Images do not belong in the copy. Set down all the entries exactly.

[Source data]

···

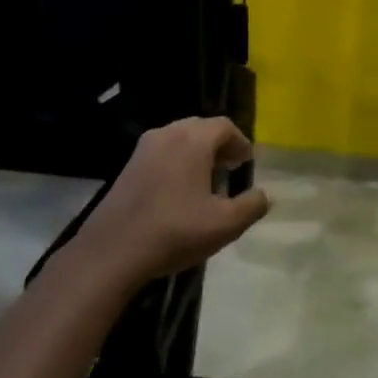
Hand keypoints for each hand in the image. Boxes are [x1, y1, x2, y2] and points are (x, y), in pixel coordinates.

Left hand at [70, 117, 269, 289]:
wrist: (113, 251)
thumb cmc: (175, 231)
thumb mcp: (225, 224)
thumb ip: (252, 206)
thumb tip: (265, 195)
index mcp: (193, 140)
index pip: (223, 126)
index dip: (240, 142)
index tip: (246, 162)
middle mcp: (167, 134)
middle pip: (200, 128)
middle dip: (219, 144)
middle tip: (230, 166)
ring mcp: (143, 149)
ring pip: (178, 139)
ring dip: (197, 153)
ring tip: (207, 180)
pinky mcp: (127, 167)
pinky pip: (161, 153)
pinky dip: (176, 161)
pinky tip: (179, 191)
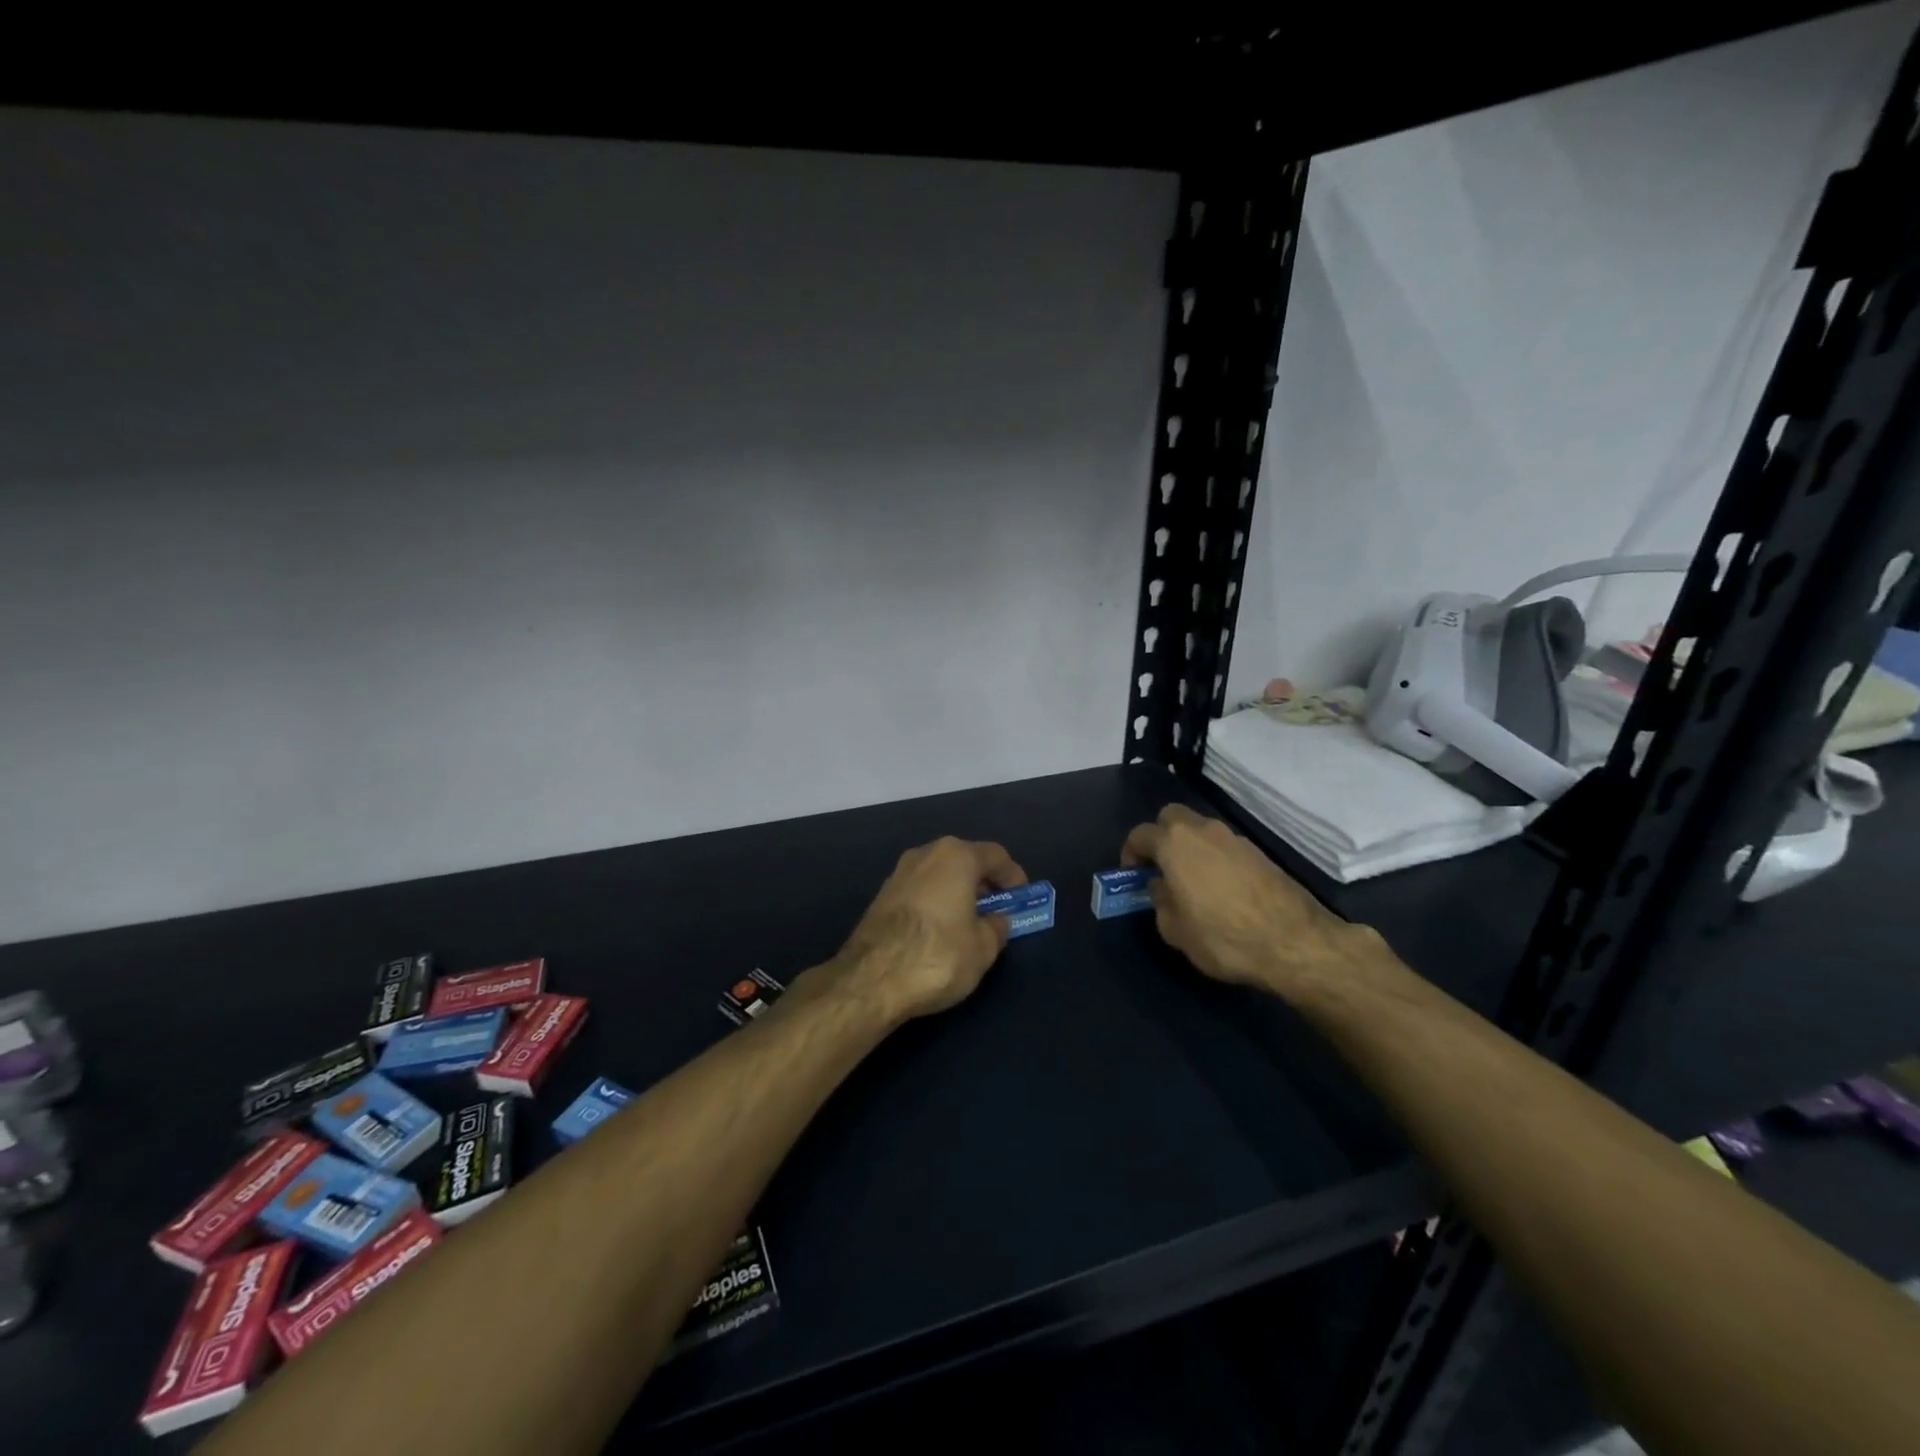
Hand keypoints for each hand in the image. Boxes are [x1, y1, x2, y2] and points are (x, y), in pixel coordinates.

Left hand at [817, 836, 1027, 1023]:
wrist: (870, 980)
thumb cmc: (938, 956)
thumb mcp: (983, 948)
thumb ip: (996, 927)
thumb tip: (996, 920)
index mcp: (956, 856)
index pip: (995, 855)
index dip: (1013, 876)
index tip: (1021, 897)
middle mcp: (925, 854)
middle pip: (964, 860)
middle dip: (983, 882)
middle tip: (997, 909)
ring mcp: (898, 873)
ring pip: (939, 874)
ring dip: (958, 892)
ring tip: (970, 922)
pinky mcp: (880, 896)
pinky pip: (920, 890)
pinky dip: (936, 902)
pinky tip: (940, 930)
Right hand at [1121, 803, 1377, 998]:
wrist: (1294, 942)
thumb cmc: (1222, 936)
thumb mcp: (1175, 930)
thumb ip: (1160, 902)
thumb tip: (1163, 888)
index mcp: (1174, 844)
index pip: (1140, 834)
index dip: (1130, 853)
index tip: (1133, 875)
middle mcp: (1203, 830)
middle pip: (1171, 817)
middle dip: (1160, 836)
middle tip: (1161, 866)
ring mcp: (1234, 838)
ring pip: (1201, 829)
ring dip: (1190, 846)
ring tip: (1192, 881)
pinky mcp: (1259, 852)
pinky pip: (1224, 845)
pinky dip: (1215, 858)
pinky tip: (1221, 888)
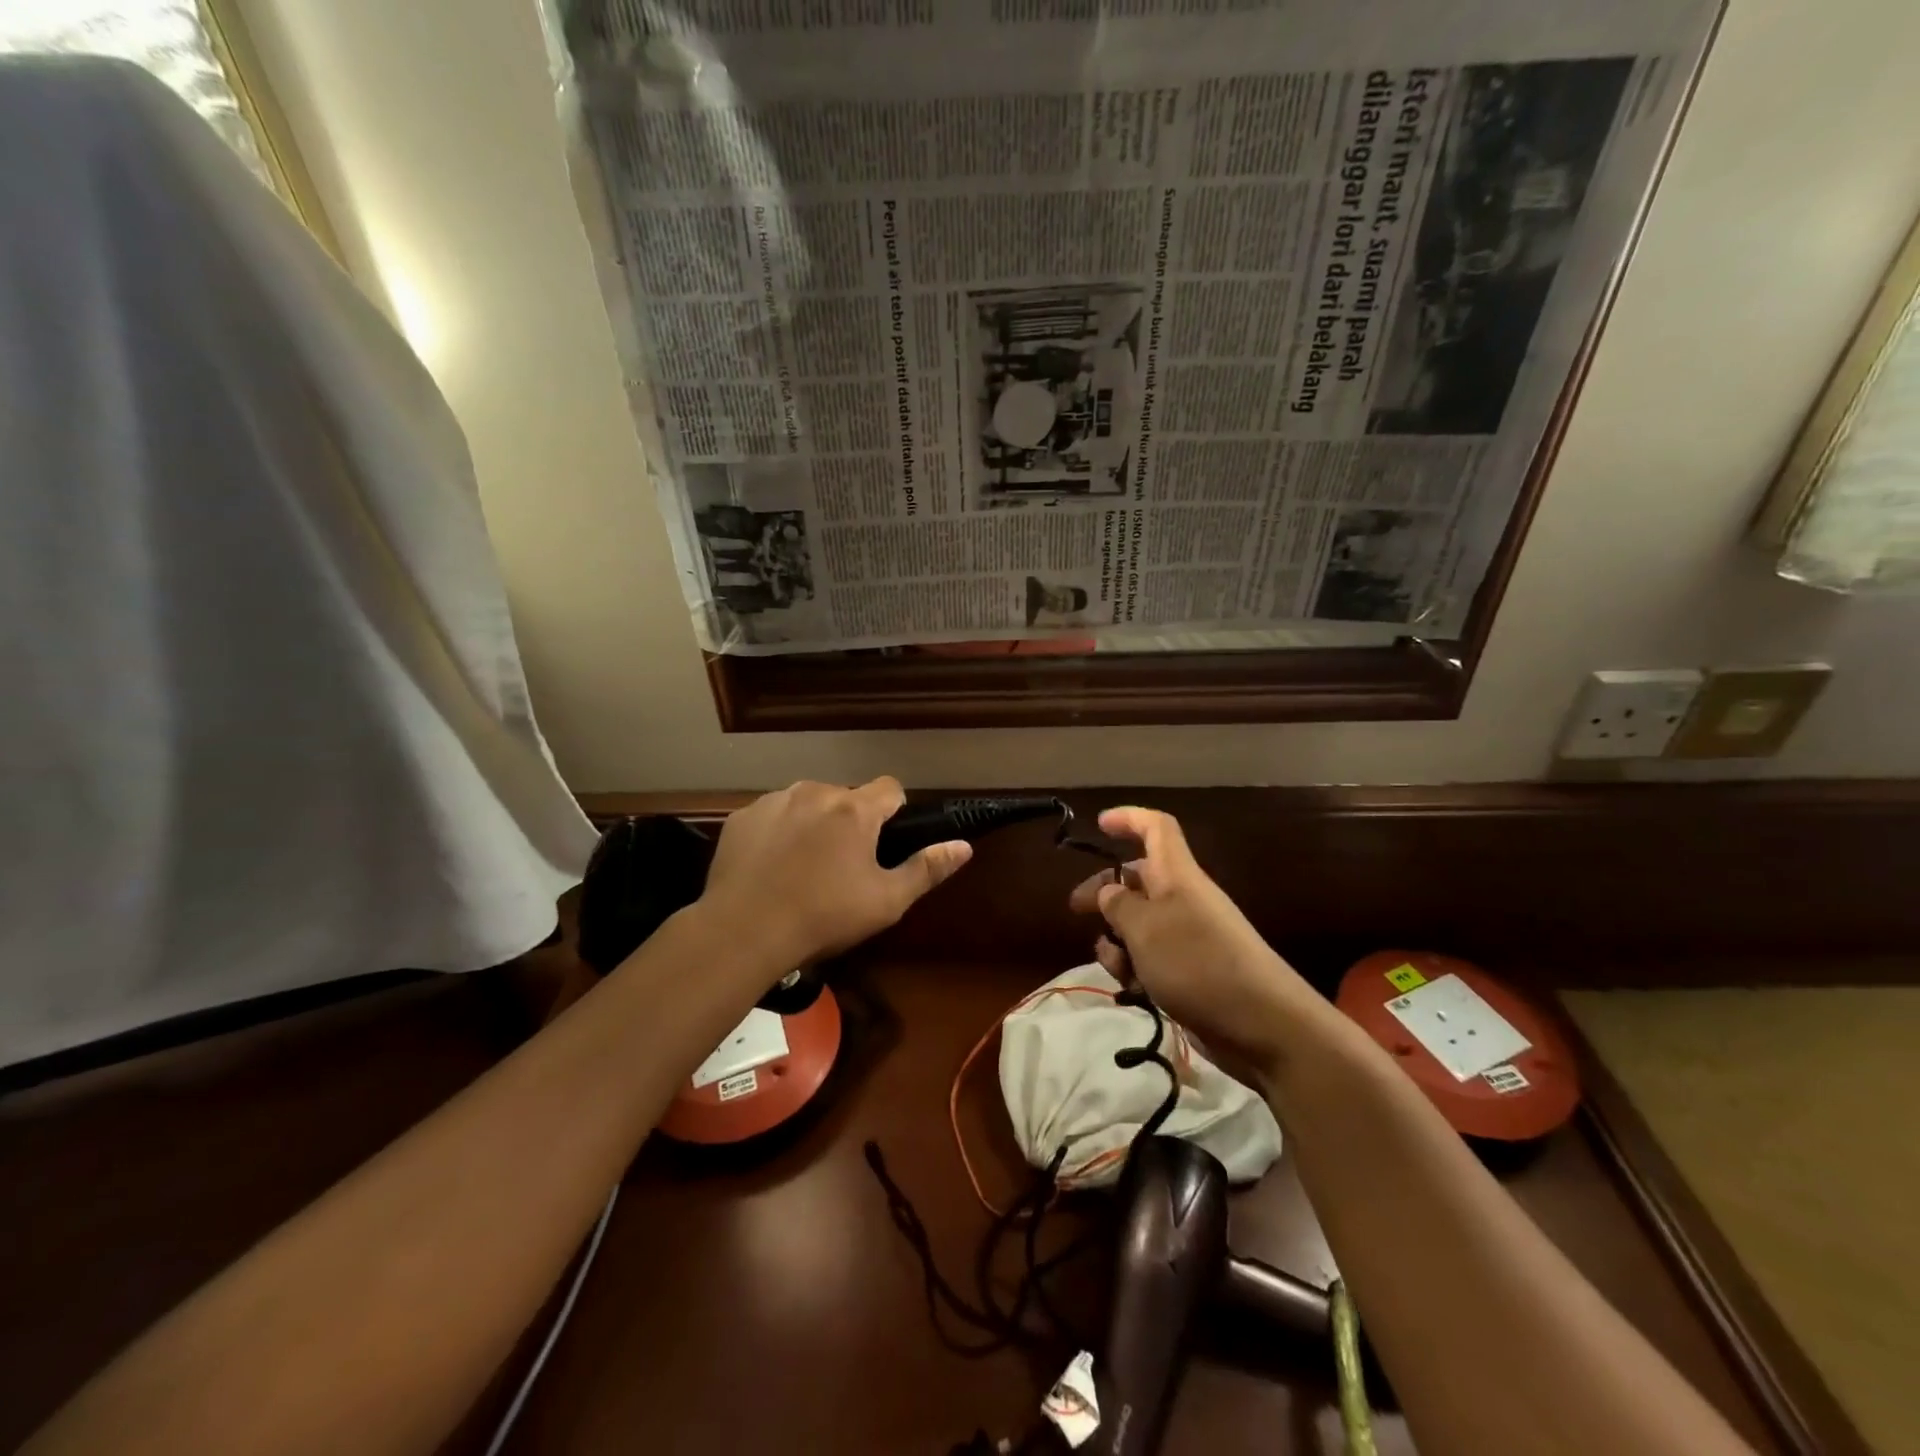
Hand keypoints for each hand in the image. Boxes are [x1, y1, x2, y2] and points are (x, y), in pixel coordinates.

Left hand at [701, 778, 971, 967]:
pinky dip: (778, 833)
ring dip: (813, 824)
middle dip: (850, 823)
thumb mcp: (886, 901)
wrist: (742, 932)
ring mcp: (774, 800)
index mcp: (854, 809)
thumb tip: (964, 845)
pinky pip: (772, 815)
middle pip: (846, 797)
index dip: (893, 814)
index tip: (884, 845)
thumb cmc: (823, 917)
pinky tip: (770, 868)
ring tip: (803, 869)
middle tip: (843, 867)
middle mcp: (815, 791)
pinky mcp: (742, 817)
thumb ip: (927, 868)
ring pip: (807, 803)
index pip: (891, 788)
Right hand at [1068, 806, 1316, 1085]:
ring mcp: (1188, 938)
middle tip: (1076, 909)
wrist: (1262, 1026)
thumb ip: (1118, 905)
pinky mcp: (1189, 973)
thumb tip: (1109, 892)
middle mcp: (1183, 899)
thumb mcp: (1144, 928)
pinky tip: (1132, 988)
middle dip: (1105, 893)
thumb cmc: (1197, 963)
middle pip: (1138, 880)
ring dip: (1117, 940)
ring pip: (1139, 925)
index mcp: (1177, 875)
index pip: (1156, 828)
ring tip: (1115, 961)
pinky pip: (1151, 959)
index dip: (1129, 819)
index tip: (1099, 825)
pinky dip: (1135, 968)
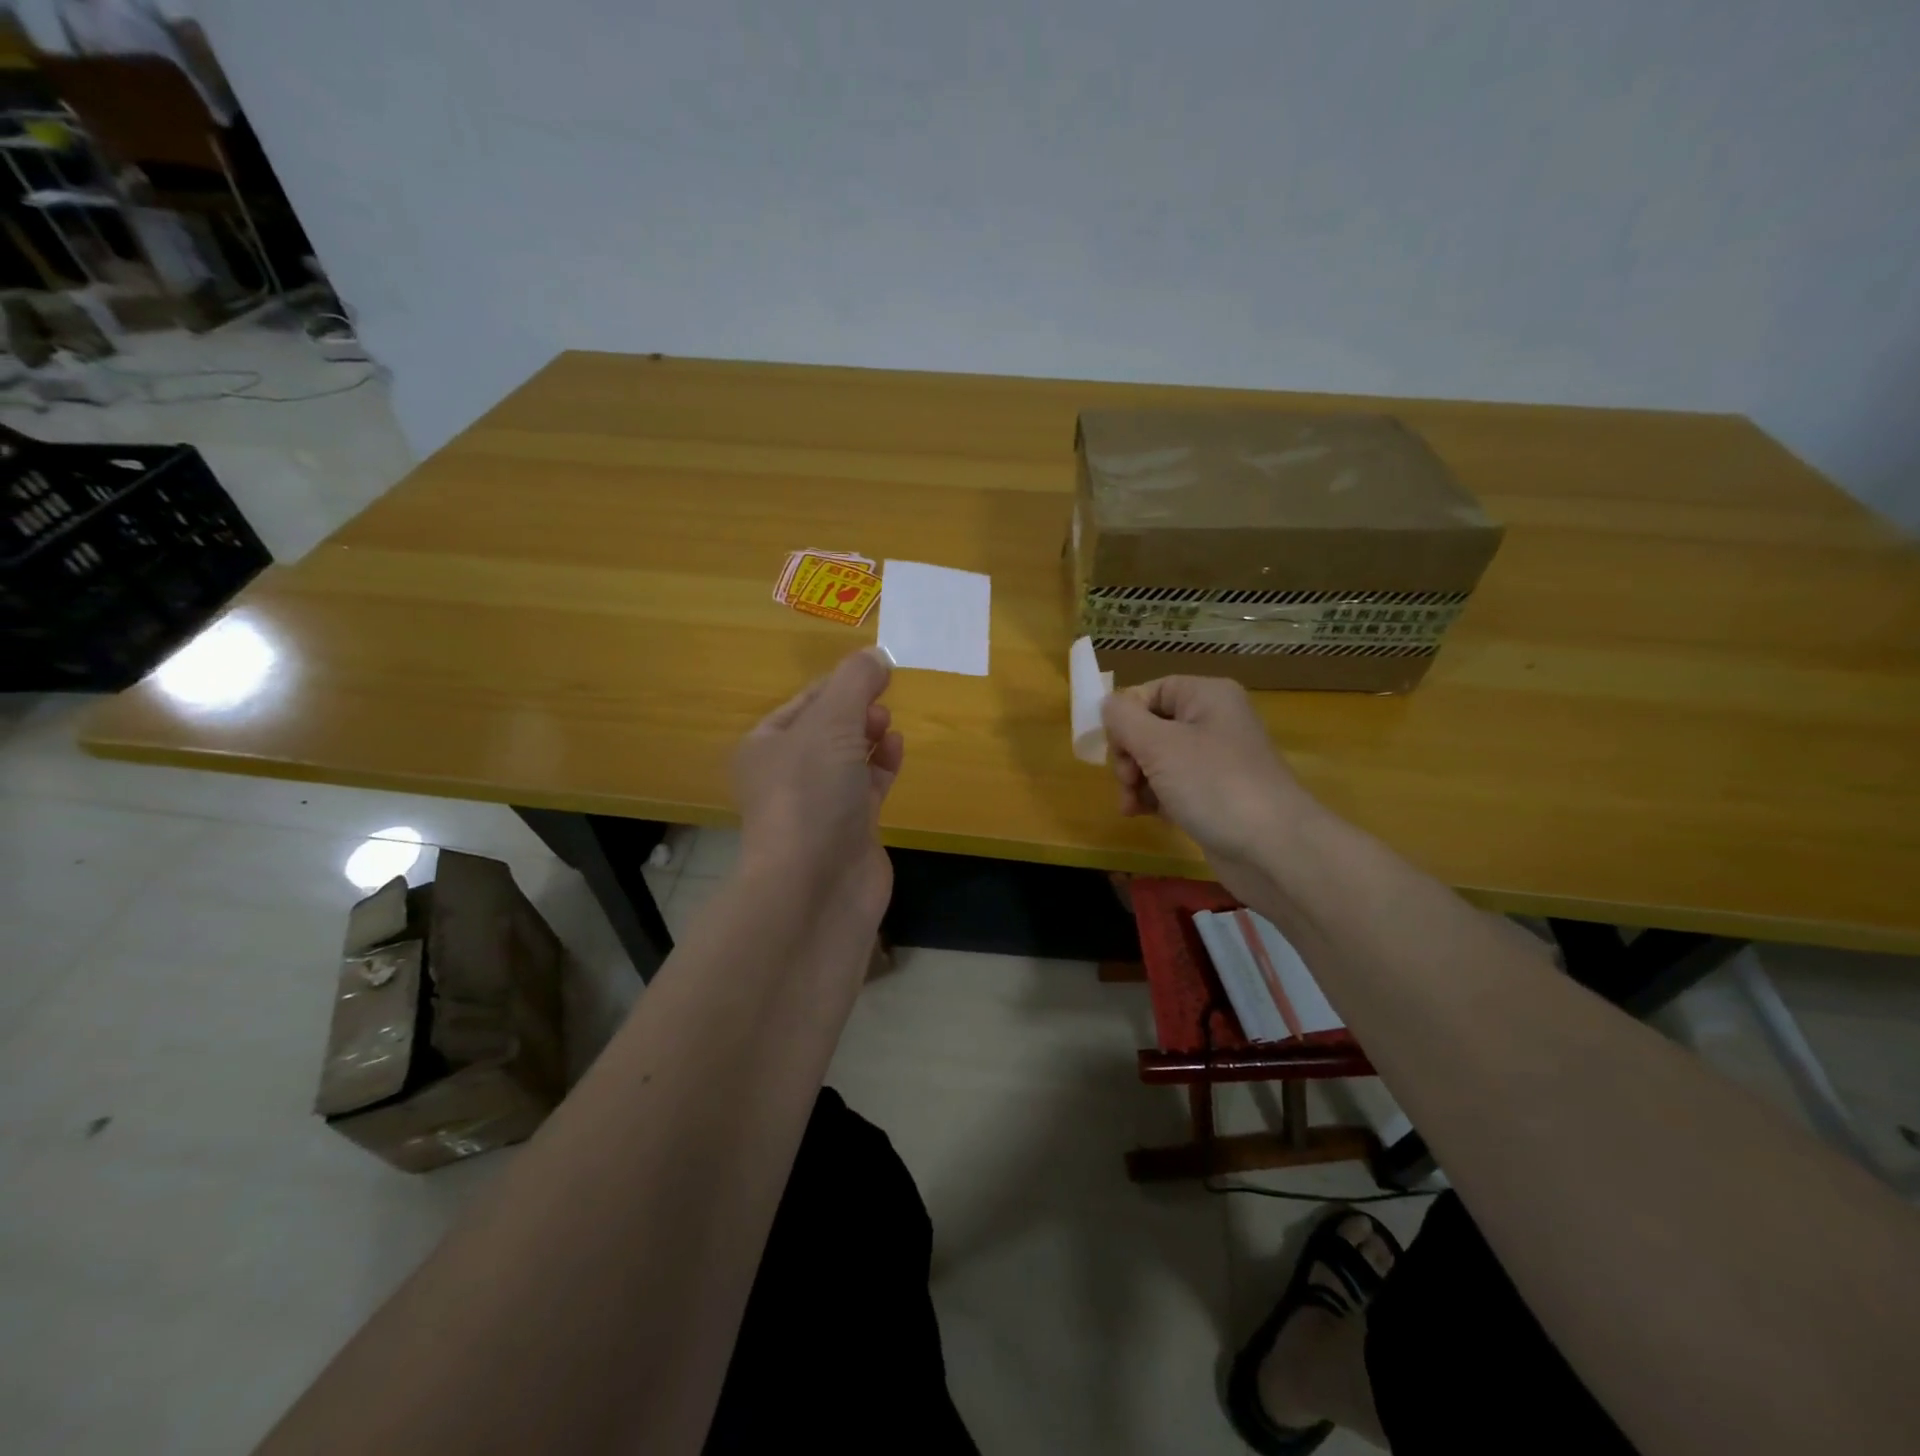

···

> [YOUR SOLUTION]
Hand keypoints for each hand in the image. Boxes are [x1, y1, x2, y2] and points are (x, y), in pixel coordinates.

Left hand at [70, 117, 269, 289]:
wrist: (113, 251)
thumb cmc: (175, 231)
thumb mcp: (225, 224)
thumb ip: (252, 206)
thumb tip: (265, 195)
index mcp: (193, 140)
index pip: (223, 126)
index dip: (240, 142)
index tip: (246, 162)
middle mcp: (167, 134)
middle pip: (200, 128)
middle dip: (219, 144)
middle tip: (230, 166)
ring mcp: (143, 149)
ring pip: (178, 139)
ring dip: (197, 153)
ring tip: (207, 180)
pinky mcp: (127, 167)
pinky pip: (161, 153)
pinky dip: (176, 161)
pinky tip: (179, 191)
Hand keypoints for each hand in the image. Boxes are [x1, y1, x2, y2] and points are (x, y), in pixel coordinates.

Left hand at [817, 836, 1027, 1023]:
wrist: (870, 980)
thumb cmc: (938, 956)
thumb mcp: (983, 948)
thumb ip: (996, 927)
thumb tip: (996, 920)
index mcp: (956, 856)
index pip: (995, 855)
index dip: (1013, 876)
index tip: (1021, 897)
middle mcp: (925, 854)
middle pip: (964, 860)
middle dip: (983, 882)
middle tip: (997, 909)
ring mcp: (898, 873)
ring pip: (939, 874)
ring dip: (958, 892)
ring tip: (970, 922)
pinky mcp: (880, 896)
pinky pip: (920, 890)
pinky dip: (936, 902)
pinky tip: (940, 930)
Right hand at [1121, 803, 1377, 998]:
wrist: (1294, 942)
thumb cmc: (1222, 936)
thumb mcp: (1175, 930)
thumb ip: (1160, 902)
thumb tip: (1163, 888)
index mcp: (1174, 844)
index pip: (1140, 834)
index dip: (1130, 853)
index tip: (1133, 875)
middle mcp: (1203, 830)
middle pip: (1171, 817)
middle dip: (1160, 836)
middle tip: (1161, 866)
ring mcp: (1234, 838)
ring pip: (1201, 829)
ring dip: (1190, 846)
ring tip: (1192, 881)
pinky mcp: (1259, 852)
pinky pip: (1224, 845)
pinky dip: (1215, 858)
pinky tip: (1221, 888)
Hand keypoints for each hand in the image. Boxes are [x1, y1, x2, y2] and points are (x, y), in pixel coordinates.

Left hand at [701, 778, 971, 967]:
pinky dip: (778, 833)
ring dip: (813, 824)
middle dip: (850, 823)
thumb mcp: (886, 901)
wrist: (742, 932)
ring mcp: (774, 800)
index mcp: (854, 809)
thumb tip: (964, 845)
pinky pip: (772, 815)
middle pip: (846, 797)
index dip: (893, 814)
index tip: (884, 845)
thumb cmc: (823, 917)
pinky tip: (770, 868)
ring tip: (803, 869)
middle tip: (843, 867)
middle mcp: (815, 791)
pinky mcp: (742, 817)
thumb ip: (927, 868)
ring pip: (807, 803)
index pip: (891, 788)
Right hand at [1068, 806, 1316, 1085]:
ring mcp: (1188, 938)
middle tip: (1076, 909)
wrist: (1262, 1026)
thumb ip: (1118, 905)
pinky mcp: (1189, 973)
thumb tip: (1109, 892)
middle mcp: (1183, 899)
thumb mcp: (1144, 928)
pinky tip: (1132, 988)
middle dip: (1105, 893)
thumb cmc: (1197, 963)
middle pip: (1138, 880)
ring dip: (1117, 940)
ring pip: (1139, 925)
index mcp: (1177, 875)
index pip: (1156, 828)
ring tip: (1115, 961)
pinky pip: (1151, 959)
index dip: (1129, 819)
index tip: (1099, 825)
pinky dip: (1135, 968)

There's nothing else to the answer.